» Dataset content:
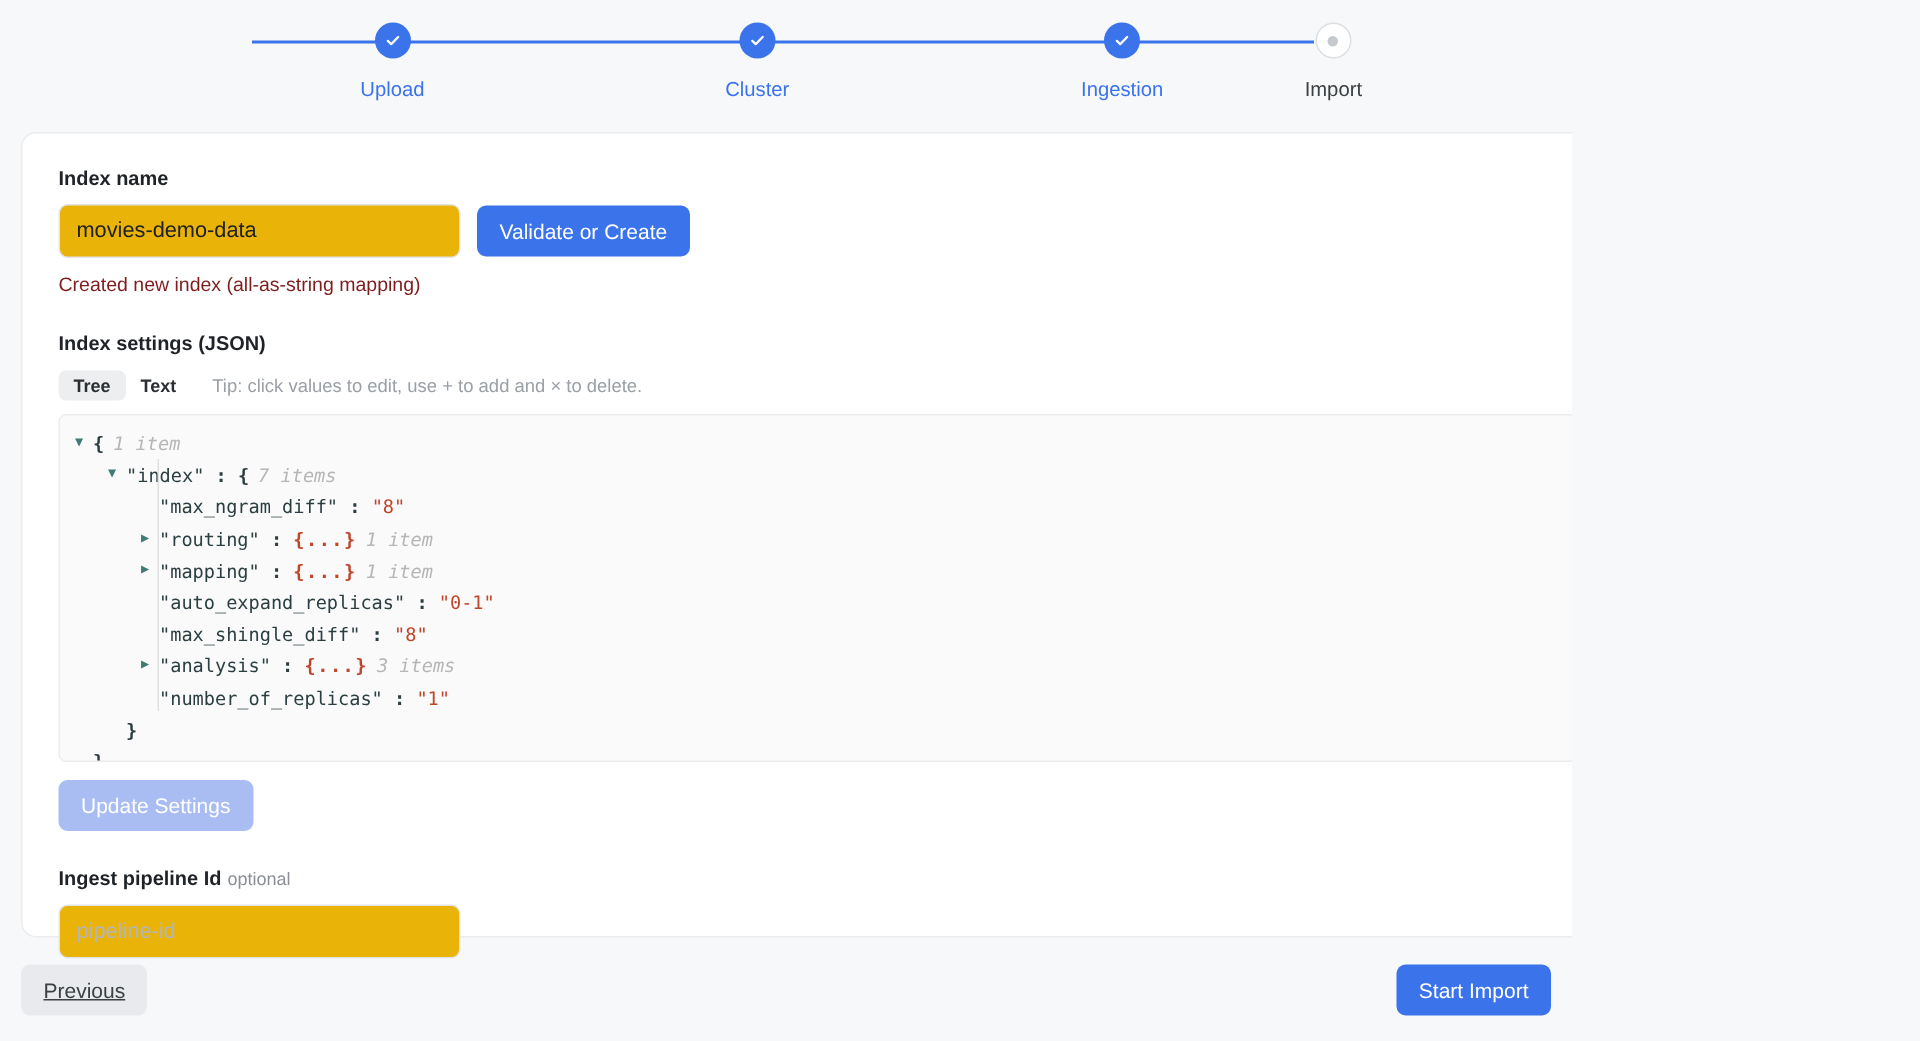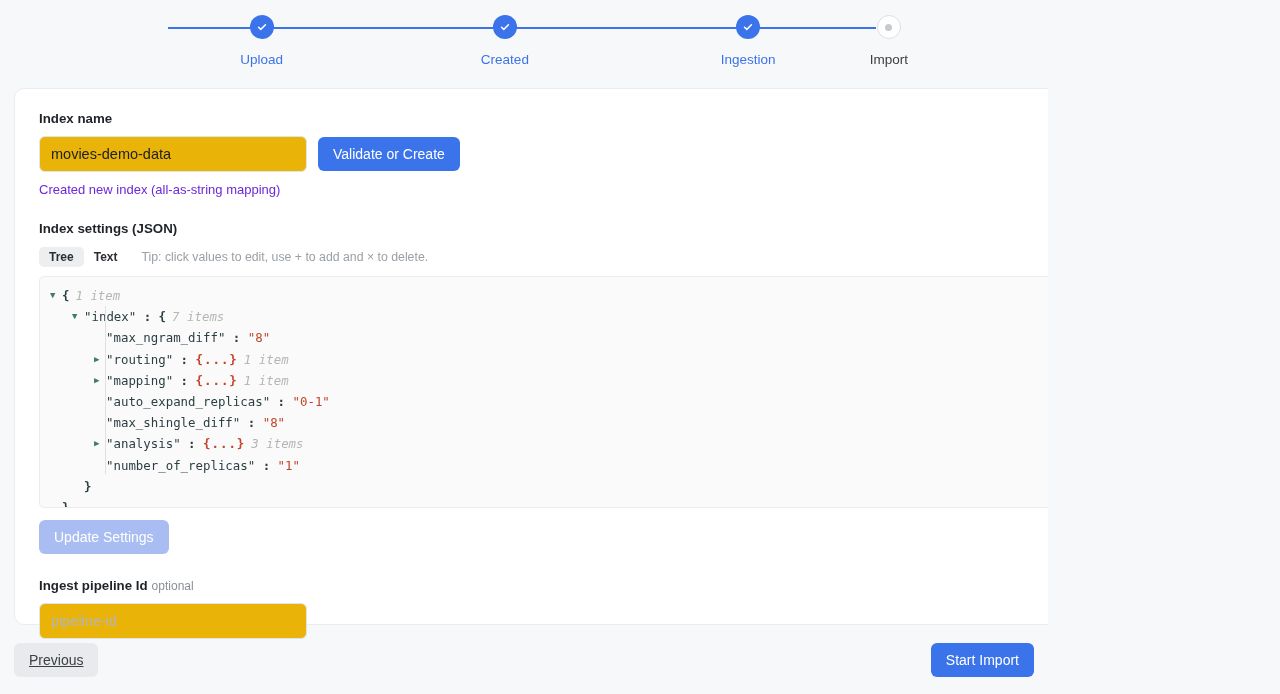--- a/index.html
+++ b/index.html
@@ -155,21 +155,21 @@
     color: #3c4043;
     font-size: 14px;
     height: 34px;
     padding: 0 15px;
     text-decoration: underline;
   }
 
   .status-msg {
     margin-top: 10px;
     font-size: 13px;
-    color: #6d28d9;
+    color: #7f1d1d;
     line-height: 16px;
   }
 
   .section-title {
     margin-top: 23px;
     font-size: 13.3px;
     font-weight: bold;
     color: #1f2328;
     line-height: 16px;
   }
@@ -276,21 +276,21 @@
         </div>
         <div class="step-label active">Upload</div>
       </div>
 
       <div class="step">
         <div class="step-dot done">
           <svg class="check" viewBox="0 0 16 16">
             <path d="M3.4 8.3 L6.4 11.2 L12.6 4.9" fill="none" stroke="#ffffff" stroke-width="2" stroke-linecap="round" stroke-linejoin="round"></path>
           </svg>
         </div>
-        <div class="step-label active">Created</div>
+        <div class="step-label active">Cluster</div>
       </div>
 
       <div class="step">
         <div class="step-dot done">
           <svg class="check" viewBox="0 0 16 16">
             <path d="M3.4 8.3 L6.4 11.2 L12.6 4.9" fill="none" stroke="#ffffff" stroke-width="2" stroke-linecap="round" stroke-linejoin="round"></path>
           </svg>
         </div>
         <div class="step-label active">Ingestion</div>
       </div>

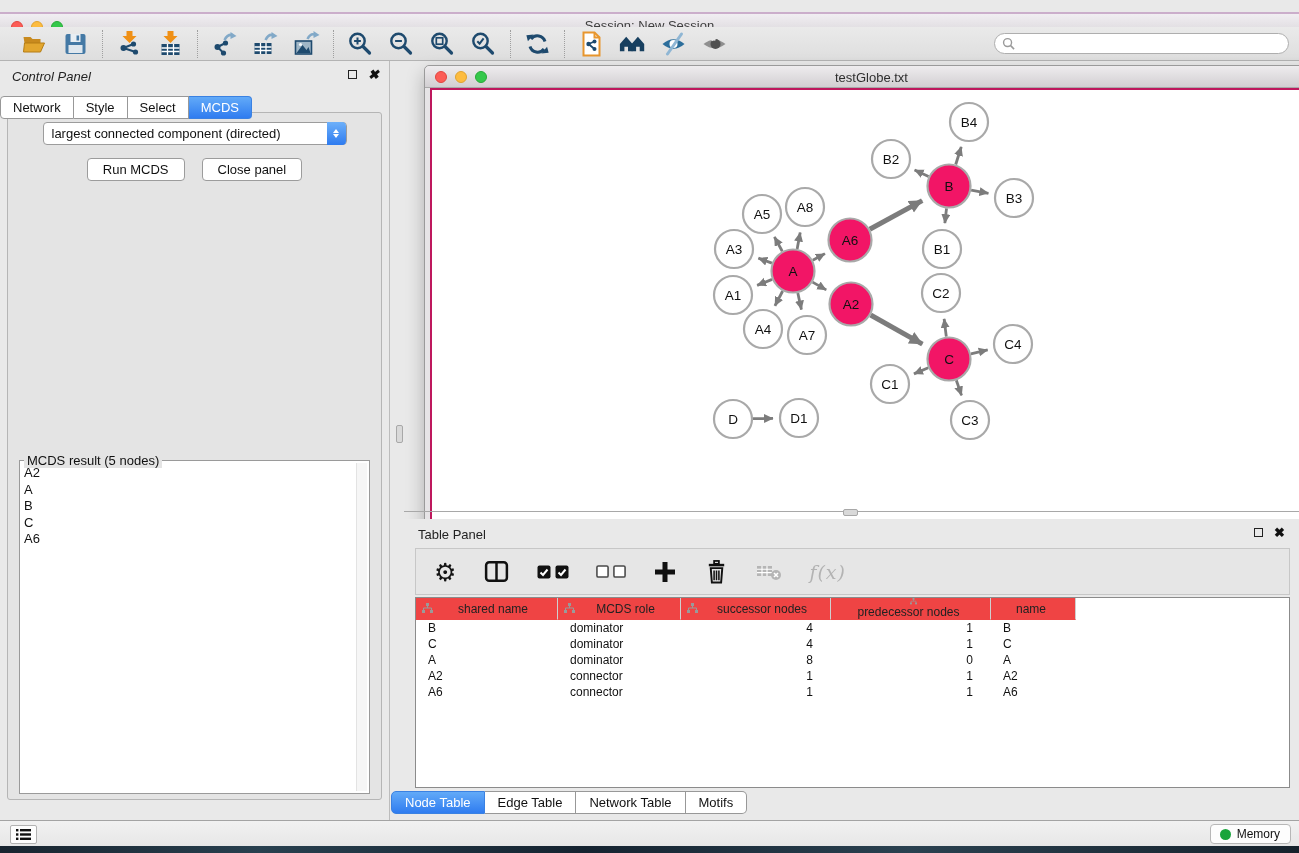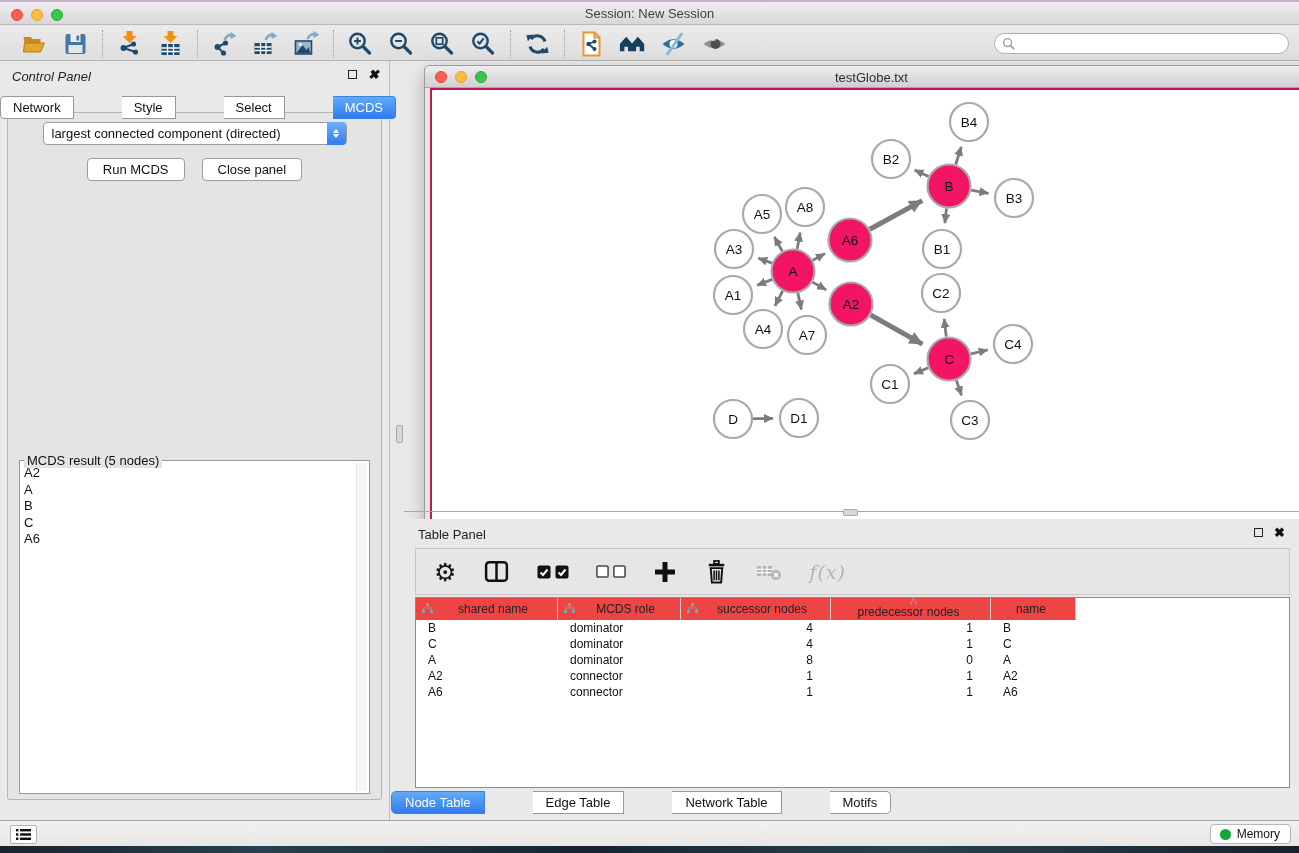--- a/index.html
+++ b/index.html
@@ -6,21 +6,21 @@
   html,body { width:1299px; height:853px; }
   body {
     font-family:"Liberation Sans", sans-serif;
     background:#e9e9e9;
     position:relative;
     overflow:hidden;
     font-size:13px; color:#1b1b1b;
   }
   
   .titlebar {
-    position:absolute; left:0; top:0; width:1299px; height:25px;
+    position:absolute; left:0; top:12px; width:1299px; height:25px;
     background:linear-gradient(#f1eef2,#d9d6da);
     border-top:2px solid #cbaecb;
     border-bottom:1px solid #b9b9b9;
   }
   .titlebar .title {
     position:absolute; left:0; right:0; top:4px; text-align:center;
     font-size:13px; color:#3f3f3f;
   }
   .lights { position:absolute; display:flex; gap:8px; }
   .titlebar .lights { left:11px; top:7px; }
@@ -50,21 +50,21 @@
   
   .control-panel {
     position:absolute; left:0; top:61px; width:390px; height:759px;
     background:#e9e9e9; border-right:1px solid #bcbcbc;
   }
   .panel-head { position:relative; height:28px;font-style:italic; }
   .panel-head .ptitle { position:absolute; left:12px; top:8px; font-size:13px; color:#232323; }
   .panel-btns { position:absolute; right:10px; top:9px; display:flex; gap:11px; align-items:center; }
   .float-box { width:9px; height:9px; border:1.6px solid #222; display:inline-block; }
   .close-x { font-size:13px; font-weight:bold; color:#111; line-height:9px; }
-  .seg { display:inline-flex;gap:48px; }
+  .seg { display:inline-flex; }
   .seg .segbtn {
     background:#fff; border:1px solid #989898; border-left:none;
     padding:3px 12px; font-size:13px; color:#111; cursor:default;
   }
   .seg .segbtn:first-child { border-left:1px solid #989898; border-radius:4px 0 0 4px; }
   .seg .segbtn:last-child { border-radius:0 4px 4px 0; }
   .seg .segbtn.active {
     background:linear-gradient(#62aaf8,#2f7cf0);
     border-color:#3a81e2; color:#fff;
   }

» What the exercise asks: Where "font" occurs in a line of the data above, count that line. Give the final count and no other words.

» Output for this task: 11